Entre la desbordada hilaridad general de la asamblea, resonó una campana y mientras todos conjeturaban cuál podría ser la causa, entró la señorita Callan y, habiendo dicho unas pocas palabras en voz baja al joven señor Dixon, se retiró con una profunda reverencia a toda la compañía. La presencia, incluso por un momento, entre una reunión de depravados, de una mujer dotada de todas las cualidades de la modestia y no menos severa que hermosa, refrenó las salidas de buen humor incluso de los más licenciosos, pero su partida fue la señal para una explosión de picardías. Que me maten, dijo Costello, un villano que había empinado demasiado el codo. ¡Un monstruoso buen pedazo de vaca! Juraría que te ha dado una cita. ¿Qué, tú también, perro? ¿Cómo se te dan? ¡Pardiez! Así es y mucho más, dijo el señor Lynch. Los modales de cabecera son los que usan en el hospital Mater. Diantres, ¿no barbillea el doctor O’Gárgaras a las monjas? Como que espero salvarme que me lo dijo mi Kitty que ha cuidado enfermos aquí en estos siete meses. ¡Misericordia, doctor!, exclamó el mozuelo del chaleco prímula, fingiendo una sonrisa femenil y con inmodestas agitaciones de su cuerpo, ¡cómo sabéis chancearos de vuestra gente! ¡Peste de hombre! Válgame Dios, que estoy todo tembloroso. ¡A fe, sois tan malo como ese buen padrecito Cuántasveces, eso es la que sois! Que se me atragante este jarro de a cuartillo, exclamó Costello, si no está para ser madre. Conozco a la dama que está para hincharse en cuanto le pongo los ojos encima. El joven cirujano, no obstante, se levantó y rogó a la compañía que excusaran su marcha ya que la enfermera le acababa de informar que era necesario en el pabellón. A la misericordiosa providencia le había placido poner fin a los sufrimientos de la señora que estaba
enceinte
, la cual había parido con laudable fortaleza dando a luz a un vivaz niño. Paciencia me hace falta, dijo, con los que, sin ingenio para animar ni sabiduría para instruir, deshonran una ennoblecedora profesión que, salvando la reverencia debida a la Divinidad, es el mayor poder de felicidad que haya en la tierra. Estoy seguro cuando digo que si fuera necesario podría presentar una nube de testigos a favor de la excelencia de sus nobles ejercitaciones, que, lejos de ser objeto de escarnio, deberían ser un glorioso incentivo en el pecho humano.

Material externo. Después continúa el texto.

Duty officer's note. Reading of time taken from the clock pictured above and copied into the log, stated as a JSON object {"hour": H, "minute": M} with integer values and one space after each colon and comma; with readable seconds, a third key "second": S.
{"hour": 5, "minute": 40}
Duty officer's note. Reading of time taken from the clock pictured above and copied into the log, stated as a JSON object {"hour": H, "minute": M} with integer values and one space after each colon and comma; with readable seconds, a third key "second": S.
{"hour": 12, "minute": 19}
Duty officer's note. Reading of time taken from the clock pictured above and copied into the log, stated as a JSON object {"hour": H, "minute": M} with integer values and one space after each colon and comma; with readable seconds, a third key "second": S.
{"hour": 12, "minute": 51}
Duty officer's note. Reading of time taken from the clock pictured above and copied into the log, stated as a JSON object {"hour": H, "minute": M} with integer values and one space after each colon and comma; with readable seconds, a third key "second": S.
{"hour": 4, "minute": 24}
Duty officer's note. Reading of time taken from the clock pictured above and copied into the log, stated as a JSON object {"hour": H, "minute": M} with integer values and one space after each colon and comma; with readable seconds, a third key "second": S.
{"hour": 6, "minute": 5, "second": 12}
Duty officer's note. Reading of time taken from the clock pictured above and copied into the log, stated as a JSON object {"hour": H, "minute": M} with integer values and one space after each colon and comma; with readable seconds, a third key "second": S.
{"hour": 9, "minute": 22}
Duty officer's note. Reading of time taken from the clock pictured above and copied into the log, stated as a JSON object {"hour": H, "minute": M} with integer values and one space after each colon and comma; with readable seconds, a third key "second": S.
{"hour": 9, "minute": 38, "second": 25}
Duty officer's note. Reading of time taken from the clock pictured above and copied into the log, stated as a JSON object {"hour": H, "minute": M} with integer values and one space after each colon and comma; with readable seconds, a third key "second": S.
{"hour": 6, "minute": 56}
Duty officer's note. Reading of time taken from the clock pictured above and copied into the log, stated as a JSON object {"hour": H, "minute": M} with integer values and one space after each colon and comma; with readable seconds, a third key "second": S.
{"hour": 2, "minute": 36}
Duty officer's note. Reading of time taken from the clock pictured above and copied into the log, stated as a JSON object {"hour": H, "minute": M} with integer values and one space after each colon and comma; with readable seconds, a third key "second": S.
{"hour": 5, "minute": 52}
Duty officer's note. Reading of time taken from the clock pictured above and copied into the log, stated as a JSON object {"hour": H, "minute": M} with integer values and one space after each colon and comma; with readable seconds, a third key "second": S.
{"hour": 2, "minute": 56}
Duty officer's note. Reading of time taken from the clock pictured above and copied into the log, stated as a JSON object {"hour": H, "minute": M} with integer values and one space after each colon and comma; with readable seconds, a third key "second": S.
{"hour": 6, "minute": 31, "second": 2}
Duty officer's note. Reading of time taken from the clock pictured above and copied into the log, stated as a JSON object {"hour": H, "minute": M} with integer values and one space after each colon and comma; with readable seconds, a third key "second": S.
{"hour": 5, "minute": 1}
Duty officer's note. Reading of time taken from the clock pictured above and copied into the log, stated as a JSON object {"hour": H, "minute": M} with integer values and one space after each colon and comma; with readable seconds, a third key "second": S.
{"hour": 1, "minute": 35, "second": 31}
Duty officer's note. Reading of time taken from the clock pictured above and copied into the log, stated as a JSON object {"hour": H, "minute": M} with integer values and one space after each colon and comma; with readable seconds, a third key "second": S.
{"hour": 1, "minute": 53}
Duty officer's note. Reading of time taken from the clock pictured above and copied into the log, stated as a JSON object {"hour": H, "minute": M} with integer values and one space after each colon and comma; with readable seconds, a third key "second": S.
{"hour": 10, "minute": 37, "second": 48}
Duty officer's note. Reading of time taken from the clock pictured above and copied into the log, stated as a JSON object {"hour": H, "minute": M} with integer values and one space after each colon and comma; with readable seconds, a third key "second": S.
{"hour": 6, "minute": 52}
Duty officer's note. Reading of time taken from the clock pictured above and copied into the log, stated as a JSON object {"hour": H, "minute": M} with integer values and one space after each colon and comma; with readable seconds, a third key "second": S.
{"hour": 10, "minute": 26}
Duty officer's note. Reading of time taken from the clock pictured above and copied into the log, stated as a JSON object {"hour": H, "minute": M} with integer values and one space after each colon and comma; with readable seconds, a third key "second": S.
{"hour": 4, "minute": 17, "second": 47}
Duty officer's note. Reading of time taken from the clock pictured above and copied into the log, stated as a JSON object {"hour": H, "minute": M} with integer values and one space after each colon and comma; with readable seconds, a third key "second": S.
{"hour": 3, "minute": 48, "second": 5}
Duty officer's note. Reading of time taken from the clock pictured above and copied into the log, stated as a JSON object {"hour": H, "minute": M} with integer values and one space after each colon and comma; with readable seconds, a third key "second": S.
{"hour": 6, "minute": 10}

No puedo con ellos. ¿Qué? ¿Malignan a una así, la amable señorita Callan, que es el lustre de su sexo y el asombro del nuestro y en el instante más decisivo que le puede sobrevenir a una mísera criatura de barro? ¡Lejos de nosotros tal pensamiento! Me estremece pensar en el futuro de una raza en que se hayan sembrado las semillas de tal malicia y en que no se rinda la debida reverencia a la madre y la doncella en la casa de Horne. Habiéndose desahogado de esta reprimenda, saludó a los presentes en su retirada y se dirigió a la puerta. Un murmullo de aprobación se elevó de todos y algunos estaban dispuestos a expulsar sin más al vil embebedor, designio que se hubiera ejecutado, y no habría sido más que lo debido a sus estrictos méritos, de no ser porque él abrevió su transgresión afirmando con una hórrida imprecación (pues juraba de buena gana) que era tan buen hijo del verdadero rebaño como cualquier otro mortal. Sacadme las tripas, dijo, si no han sido siempre esos los sentimientos del honrado Frank Costello, educado concienzudamente por lo que toca al honrarás padre y madre la cual tenía la mejor mano para los buñuelos con mermelada o el flan con nata que siempre recuerdo con corazón amoroso.